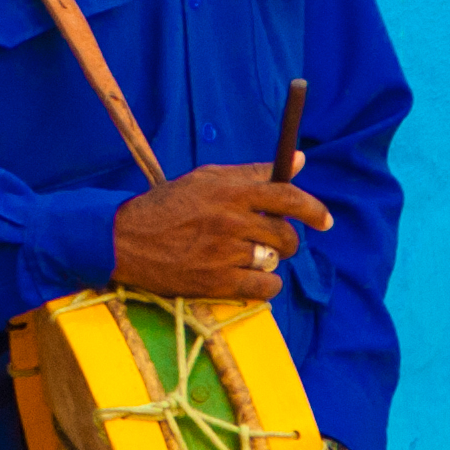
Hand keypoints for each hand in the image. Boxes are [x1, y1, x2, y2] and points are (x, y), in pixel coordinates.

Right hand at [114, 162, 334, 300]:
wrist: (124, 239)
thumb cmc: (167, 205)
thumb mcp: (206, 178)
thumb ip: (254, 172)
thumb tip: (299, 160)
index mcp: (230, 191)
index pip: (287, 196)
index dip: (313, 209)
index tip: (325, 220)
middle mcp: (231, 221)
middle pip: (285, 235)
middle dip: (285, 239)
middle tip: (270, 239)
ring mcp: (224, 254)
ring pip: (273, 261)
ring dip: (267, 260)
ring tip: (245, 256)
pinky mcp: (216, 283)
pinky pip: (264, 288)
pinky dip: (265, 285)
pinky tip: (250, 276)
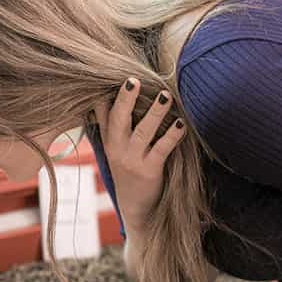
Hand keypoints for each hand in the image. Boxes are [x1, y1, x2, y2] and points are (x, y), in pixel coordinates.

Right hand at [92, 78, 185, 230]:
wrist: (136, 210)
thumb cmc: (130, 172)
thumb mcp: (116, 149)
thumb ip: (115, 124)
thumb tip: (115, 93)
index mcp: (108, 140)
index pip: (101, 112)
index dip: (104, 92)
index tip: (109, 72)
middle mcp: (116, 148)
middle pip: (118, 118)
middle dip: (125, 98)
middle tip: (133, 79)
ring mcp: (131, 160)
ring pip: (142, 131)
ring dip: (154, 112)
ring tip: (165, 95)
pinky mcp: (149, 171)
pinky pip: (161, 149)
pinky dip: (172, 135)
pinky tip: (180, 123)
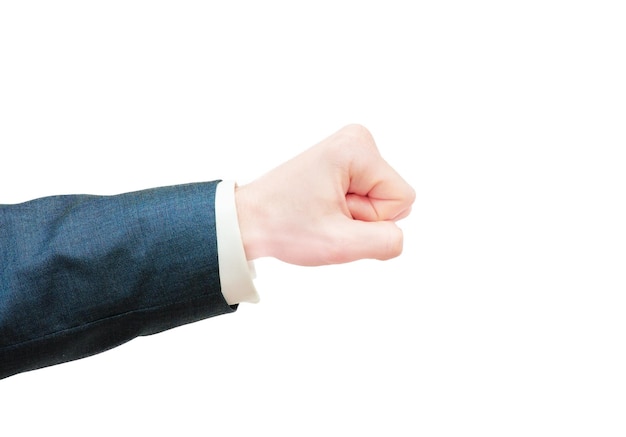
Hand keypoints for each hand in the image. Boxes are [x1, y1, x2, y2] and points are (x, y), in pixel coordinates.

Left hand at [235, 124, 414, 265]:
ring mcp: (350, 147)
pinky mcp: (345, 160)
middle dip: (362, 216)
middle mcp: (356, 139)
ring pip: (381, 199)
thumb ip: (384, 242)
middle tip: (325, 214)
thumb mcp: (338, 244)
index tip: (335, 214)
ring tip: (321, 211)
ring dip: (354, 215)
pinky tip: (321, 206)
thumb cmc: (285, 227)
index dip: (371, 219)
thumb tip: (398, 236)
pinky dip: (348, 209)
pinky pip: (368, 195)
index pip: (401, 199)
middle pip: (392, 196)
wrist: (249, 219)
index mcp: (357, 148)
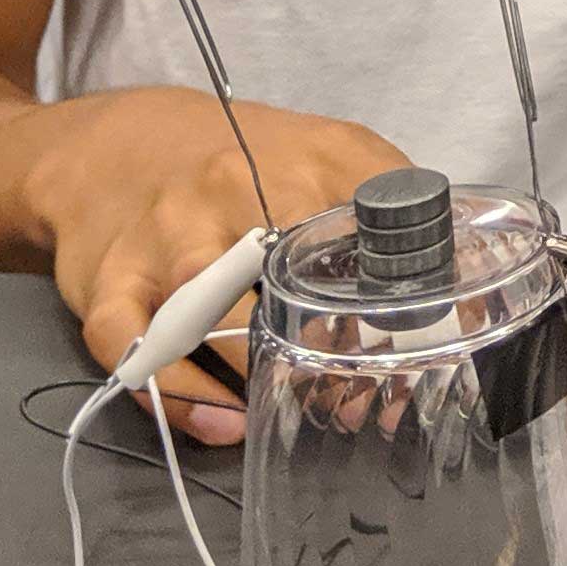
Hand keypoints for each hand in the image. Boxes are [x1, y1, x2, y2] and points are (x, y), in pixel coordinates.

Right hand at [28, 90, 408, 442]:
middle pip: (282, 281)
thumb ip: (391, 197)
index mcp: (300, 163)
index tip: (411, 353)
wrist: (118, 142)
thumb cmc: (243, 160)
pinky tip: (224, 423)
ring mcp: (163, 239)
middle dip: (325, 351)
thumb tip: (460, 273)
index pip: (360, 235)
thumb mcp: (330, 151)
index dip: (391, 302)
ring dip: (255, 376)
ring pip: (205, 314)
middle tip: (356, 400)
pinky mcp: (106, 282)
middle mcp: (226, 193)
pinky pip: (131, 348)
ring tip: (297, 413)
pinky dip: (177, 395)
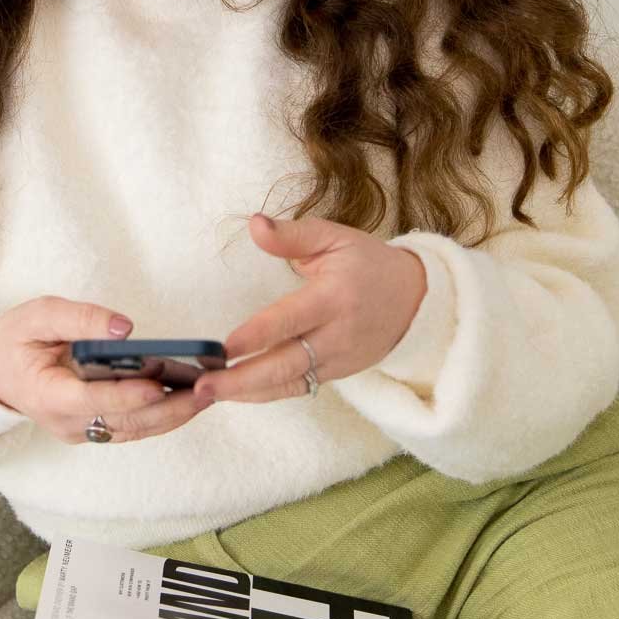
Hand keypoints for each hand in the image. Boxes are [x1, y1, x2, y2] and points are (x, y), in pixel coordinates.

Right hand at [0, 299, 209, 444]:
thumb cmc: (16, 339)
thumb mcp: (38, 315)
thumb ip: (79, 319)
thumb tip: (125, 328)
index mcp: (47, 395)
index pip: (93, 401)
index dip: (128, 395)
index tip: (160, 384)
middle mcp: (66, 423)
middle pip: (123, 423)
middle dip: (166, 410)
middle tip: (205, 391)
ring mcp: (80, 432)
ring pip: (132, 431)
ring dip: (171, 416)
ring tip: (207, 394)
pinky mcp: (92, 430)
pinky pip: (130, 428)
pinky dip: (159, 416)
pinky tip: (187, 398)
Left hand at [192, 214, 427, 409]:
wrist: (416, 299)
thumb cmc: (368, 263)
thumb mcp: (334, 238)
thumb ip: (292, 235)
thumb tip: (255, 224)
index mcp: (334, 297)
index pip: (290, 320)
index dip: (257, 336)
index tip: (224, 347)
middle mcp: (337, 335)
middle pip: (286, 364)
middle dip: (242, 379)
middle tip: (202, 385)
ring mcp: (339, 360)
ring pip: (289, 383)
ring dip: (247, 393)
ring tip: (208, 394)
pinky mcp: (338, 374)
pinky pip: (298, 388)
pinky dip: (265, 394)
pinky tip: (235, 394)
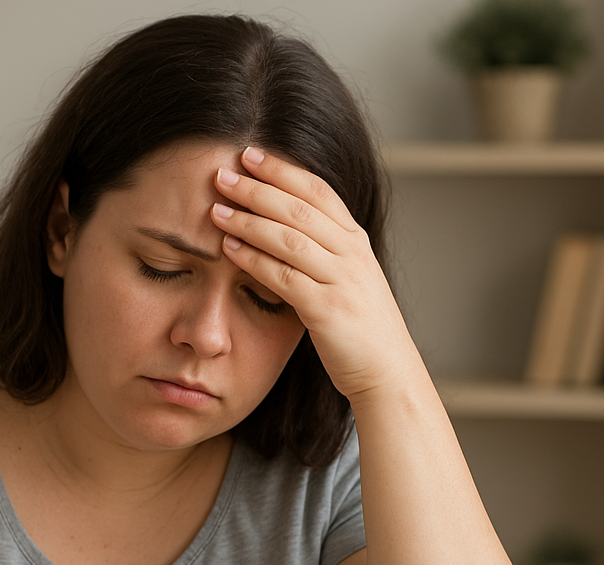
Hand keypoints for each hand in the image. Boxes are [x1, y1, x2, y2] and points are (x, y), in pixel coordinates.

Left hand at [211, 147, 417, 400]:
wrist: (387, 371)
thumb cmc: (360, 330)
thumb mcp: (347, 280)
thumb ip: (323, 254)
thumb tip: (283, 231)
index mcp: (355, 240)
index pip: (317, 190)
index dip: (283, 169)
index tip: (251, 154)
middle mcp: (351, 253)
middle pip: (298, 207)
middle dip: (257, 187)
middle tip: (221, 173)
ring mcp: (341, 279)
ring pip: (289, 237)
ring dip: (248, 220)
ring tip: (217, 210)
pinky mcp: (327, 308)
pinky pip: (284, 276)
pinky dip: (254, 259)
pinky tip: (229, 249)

○ ○ ○ ○ ○

» **Action item**:
In the records above, locate the line that contains "ring pip: (289, 237)". Repeat it and every line after it, exactly, and nothing else.

» **Answer box**:
ring pip: (289, 237)
ring dip: (248, 220)
ring tip: (217, 210)
pinky mcp: (327, 308)
pinky pip: (284, 276)
pinky dip: (254, 259)
pinky tip: (229, 249)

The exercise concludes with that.